The plaintiffs’ claims are that the system Farmers uses to deny claims for medical expenses constitutes breach of contract, fraud, breach of the implied duty of good faith, and tortious breach of the duty of good faith. The Oregon Supreme Court notes that in the argument before both of the lower courts and the Oregon Supreme Court, there was no discussion as to the elements of the theories of recovery. The claims are based on Farmers’ use of a computer system to analyze claims that resulted in automatic deductions, rather than a case-by-case review of the particular claims. The court reviewed the PIP statutes and found that ORS 742.524(1)(a) provides a presumption in favor of the necessity of medical expenses incurred by a health care provider. Once a claim is denied, the presumption is removed as well. The court noted, however, that the plaintiffs are not challenging the validity of the denials, but the investigation of the claims prior to the denial. The court held that at the time an insurer decides whether to accept or deny a PIP claim, the medical expenses incurred to that date are presumed to be reasonable and necessary. The court also held that since the summary judgment record did not demonstrate that the process Farmers uses is valid as a matter of law, Farmers was not entitled to summary judgment.

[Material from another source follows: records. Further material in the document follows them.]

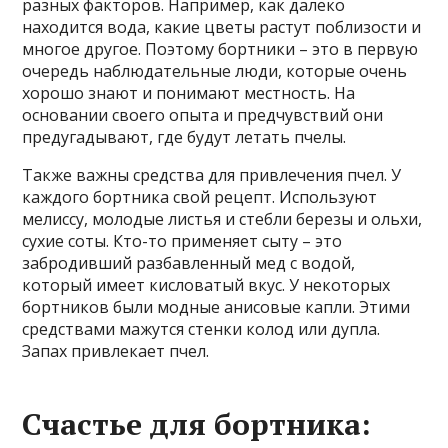
разных факторов. Например, как далеко
находится вода, какие цветы растут поблизости и
многое другое. Поэтому бортники – это в первую
очередь наблюдательные люди, которые очень
хорошо знают и понимают местность. На
основании своего опыта и предчувствий они
предугадывают, где будут летать пчелы.
Также важны средства для привлечения пчел. У
каждого бортника свой рецепт. Используют
мелиссу, молодые листья и стебли березы и ольхи,
сухие соты. Кто-то применяет сыту – это
забродивший разбавленный мед с водой,
который имеет кисловатый вкус. У некоторых
бортников были модные анисовые капли. Этими
средствами мажутся стенки колод или дупла.
Запах привлекает пчел.
Счастье для бортника:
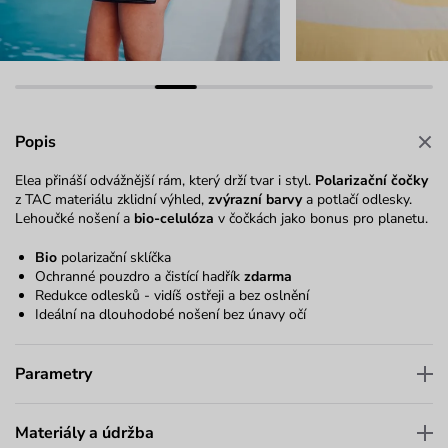
Popis
Elea přináší odvážnější rám, který drží tvar i styl.
Polarizační čočky
z TAC materiálu zklidní výhled,
zvýrazní barvy
a potlačí odlesky.
Lehoučké nošení a
bio-celulóza
v čočkách jako bonus pro planetu.
Bio
polarizační sklíčka
Ochranné pouzdro a čistící hadřík
zdarma
Redukce odlesků - vidíš ostřeji a bez oslnění
Ideální na dlouhodobé nošení bez únavy očí
Parametry
Materiály a údržba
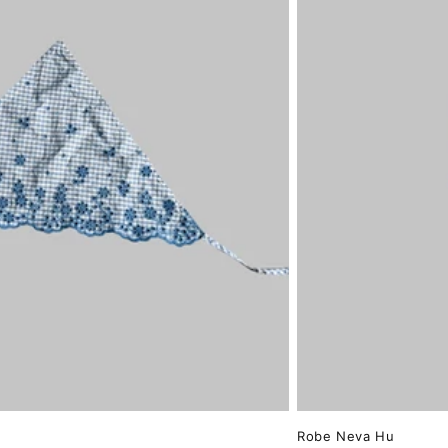
Robe Neva Hu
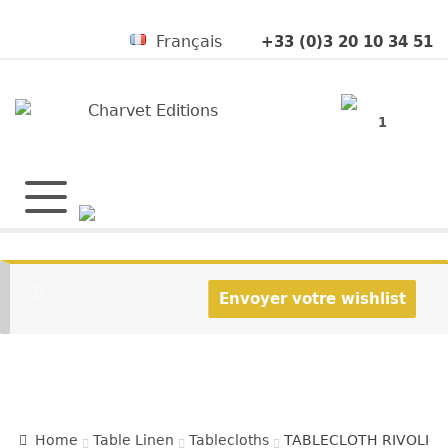
+33 (0)3 20 10 34 51
Français
1
Envoyer votre wishlist
Home
Table Linen
Tablecloths
TABLECLOTH RIVOLI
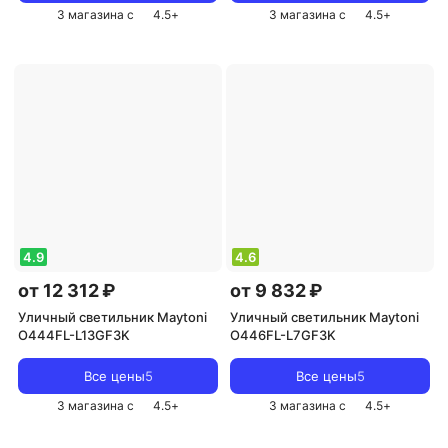
3 магазина с
4.5
+
3 магазина с
4.5
+
4.9
4.6
от 12 312 ₽
от 9 832 ₽
Уличный светильник Maytoni
Уличный светильник Maytoni
O444FL-L13GF3K
O446FL-L7GF3K
Все цены
5
Все цены
5
3 магазина с
4.5
+
3 магазина с
4.5
+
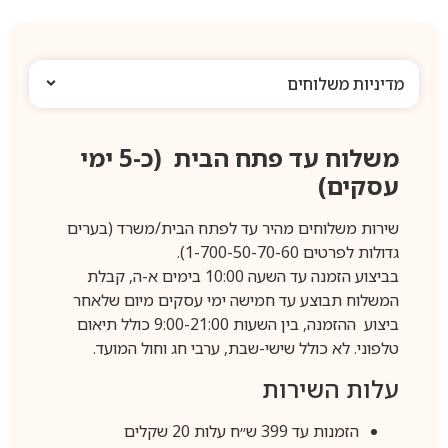
מדיניות משלוחים
משלוח עד פתח הבית (כ-5 ימי
עסקים)
שירות משלוחים מהיר עד לפתח הבית/משרד (בערים
גדולות לפרטים 1-700-50-70-60).
בביצוע הזמנה עד השעה 10:00 בימים א-ה, קבלת
המשלוח תבוצע עד חמישה ימי עסקים מיום שלאחר
ביצוע ההזמנה, בין השעות 9:00-21:00 כולל תיאום
טלפוני. לא כולל שישי-שבת, ערבי חג וחול המועד.
עלות השירות
הזמנות עד 399 ש״ח עלות 20 שקלים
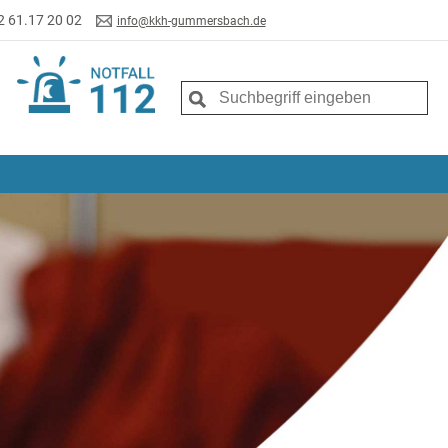
2 61.17 20 02
info@kkh-gummersbach.de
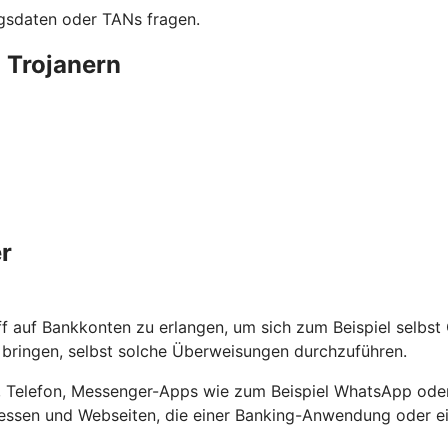
ngsdaten oder TANs fragen.
 Trojanern
r
ff auf Bankkonten zu erlangen, um sich zum Beispiel selbs
ringen, selbst solche Überweisungen durchzuführen.
ef, Telefon, Messenger-Apps wie zum Beispiel WhatsApp oder
ssen und Webseiten, die einer Banking-Anwendung oder ein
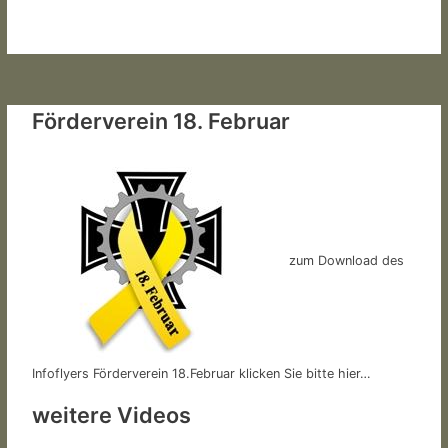
Förderverein 18. Februar
zum Download des
Infoflyers Förderverein 18.Februar klicken Sie bitte hier…
weitere Videos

The court discussed an insurer’s duties of good faith to its insured before reaching its decision. In reaching its conclusion, the Oregon Supreme Court found that “because Farmers’ review methodology was an impermissible one, Farmers needed to establish that the procedures it employed to deny plaintiffs’ claims satisfied its statutory and common law duties and did not violate the prohibitions set out in ORS 746.230(1)(d).” ORS 746.230(1)(d) prohibits an insurer from denying a claim without a reasonable investigation. Since Farmers did not present evidence that its claim review process was valid, the plaintiffs did not have to produce evidence that their medical expenses were medically necessary.

Waiver Creates Coverage for Uninsurable Losses

An insurer that undertakes the defense of its insured for a sufficiently lengthy period of time without reserving its rights to deny coverage waives coverage defenses. So held the 7th Circuit in Nutmeg Ins. Co. v. East Lake Management & Development Corp. (7th Cir. (Ill.) Jan. 22, 2008) (unreported). In this case, the insurer hired counsel to defend its insured, but did not issue a reservation of rights until two years later. The insurer continued to defend for another two years before issuing a coverage denial. The court concluded that, whether the delay was two or four years, it was too long under Illinois law. The court rejected arguments that the insured was required to demonstrate prejudice by the delay; while prejudice would be required to establish a claim of estoppel, the delay in this case constituted a waiver for which no showing of prejudice was required. The court also rejected arguments that the loss was uninsurable as a matter of state law, and that neither waiver nor estoppel could create coverage for uninsurable losses. Finding no Illinois cases, the court cited precedent in California and New Jersey for the proposition that the defense of uninsurability may be waived or forfeited, and predicted that Illinois courts would agree. Compare this holding with the rule in New York that an insurer cannot through waiver create coverage that a policy was not written to provide (see Schiff Assoc. v. Flack, 51 NY2d 692 (1980); Zappone v. Home Ins. Co., 55 NY2d 131 (1982); Central General Hosp. v. Chubb Group of Ins. Cos., 90 NY2d 195 (1997)). While coverage may be created by estoppel (which requires prejudice), waiver applies only to defenses based on policy exclusions and breach of policy conditions.